Background technology
Coaxial transmission printer is in start-up course, owing to adopting major axis to connect, between axle and axle, transmission range is long, system stiffness is low, load quality can twist vibration when heavily etc. the impact of factors has caused startup, phenomenon of torsional vibration has not only affected the stable state time of start-up course, and also can bring very large impact to transmission shaft, thereby affect the serviceable life of printing machine.

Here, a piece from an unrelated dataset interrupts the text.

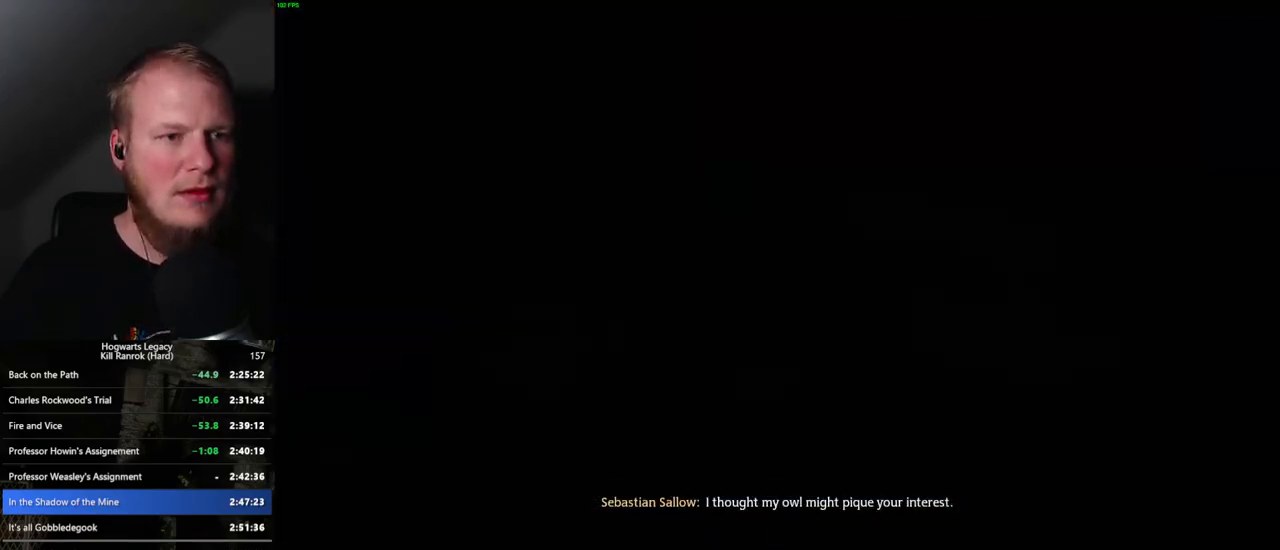
{"keys": ["q"], "mouse": [], "events": [[100, "q", "down"], [117, "space", "down"], [134, "mouse_wheel", "down"], [167, "mouse_wheel", "up"], [200, "q", "up"], [200, "space", "up"], [284, "q", "down"], [367, "q", "up"], [450, "q", "down"]]}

For above reason, adopted the method for input shaper to carry out time-domain filtering to system, yet zero traditional vibration input shaper need Accurate Model, between parameter, influences each other, the difficulty of adjusting.The present invention introduces Chaos particle swarm optimization algorithm controller parameter is optimized, and by system process is passed to letter, converts, realized system signal online acquisition, offline optimization, kept compared with highland precision simultaneously.
Summary of the invention
The object of the present invention is to provide a kind of input shaper closed loop control method based on Chaos particle swarm optimization algorithm, for coaxial gearing start-up course, there is buffeting problem, the control method that the present invention proposes is carried out PD control to gear train, and through the results show validity and the feasibility of this control method.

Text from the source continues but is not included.